Copyright (c) 2013, Leland Stanford Junior University
Copyright (c) 2014, University of Washington
All rights reserved.

Redistribution and use in source and binary forms, with or without
modification, are permitted provided that the following conditions are met:
* Redistributions of source code must retain the above copyright
notice, this list of conditions and the following disclaimer.

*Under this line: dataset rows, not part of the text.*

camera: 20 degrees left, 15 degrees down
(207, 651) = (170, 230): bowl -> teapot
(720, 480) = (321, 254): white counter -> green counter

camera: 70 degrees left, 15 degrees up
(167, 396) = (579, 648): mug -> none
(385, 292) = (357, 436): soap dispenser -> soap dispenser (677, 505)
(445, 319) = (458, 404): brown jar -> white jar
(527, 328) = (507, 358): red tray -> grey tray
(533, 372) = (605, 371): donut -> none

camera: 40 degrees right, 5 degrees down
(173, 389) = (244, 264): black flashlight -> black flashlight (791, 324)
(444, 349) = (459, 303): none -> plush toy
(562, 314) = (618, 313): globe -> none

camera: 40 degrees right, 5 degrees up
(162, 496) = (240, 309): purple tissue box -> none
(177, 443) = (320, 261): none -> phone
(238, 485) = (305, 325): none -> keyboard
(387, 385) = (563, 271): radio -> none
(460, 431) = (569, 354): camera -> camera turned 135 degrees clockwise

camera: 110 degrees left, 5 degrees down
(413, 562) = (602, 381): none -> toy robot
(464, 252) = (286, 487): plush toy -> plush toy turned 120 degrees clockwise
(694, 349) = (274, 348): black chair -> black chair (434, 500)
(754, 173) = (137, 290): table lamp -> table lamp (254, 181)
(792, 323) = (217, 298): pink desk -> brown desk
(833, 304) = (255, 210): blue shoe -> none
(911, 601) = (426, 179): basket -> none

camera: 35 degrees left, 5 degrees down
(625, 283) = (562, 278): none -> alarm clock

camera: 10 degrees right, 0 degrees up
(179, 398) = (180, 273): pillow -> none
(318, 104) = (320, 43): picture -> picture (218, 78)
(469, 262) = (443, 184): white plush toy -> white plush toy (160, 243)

* Redistributions in binary form must reproduce the above copyright
notice, this list of conditions and the following disclaimer in the
documentation and/or other materials provided with the distribution.
* Neither the name of the nor the
names of its contributors may be used to endorse or promote products
derived from this software without specific prior written permission.

THIS SOFTWARE IS PROVIDED BY THE COPYRIGHT HOLDERS AND CONTRIBUTORS "AS IS" AND
ANY EXPRESS OR IMPLIED WARRANTIES, INCLUDING, BUT NOT LIMITED TO, THE IMPLIED
WARRANTIES OF MERCHANTABILITY AND FITNESS FOR A PARTICULAR PURPOSE ARE
DISCLAIMED. IN NO EVENT SHALL BE LIABLE FOR ANY
DIRECT, INDIRECT, INCIDENTAL, SPECIAL, EXEMPLARY, OR CONSEQUENTIAL DAMAGES
(INCLUDING, BUT NOT LIMITED TO, PROCUREMENT OF SUBSTITUTE GOODS OR SERVICES;
LOSS OF USE, DATA, OR PROFITS; OR BUSINESS INTERRUPTION) HOWEVER CAUSED AND
ON ANY THEORY OF LIABILITY, WHETHER IN CONTRACT, STRICT LIABILITY, OR TORT
(INCLUDING NEGLIGENCE OR OTHERWISE) ARISING IN ANY WAY OUT OF THE USE OF THIS
SOFTWARE, EVEN IF ADVISED OF THE POSSIBILITY OF SUCH DAMAGE.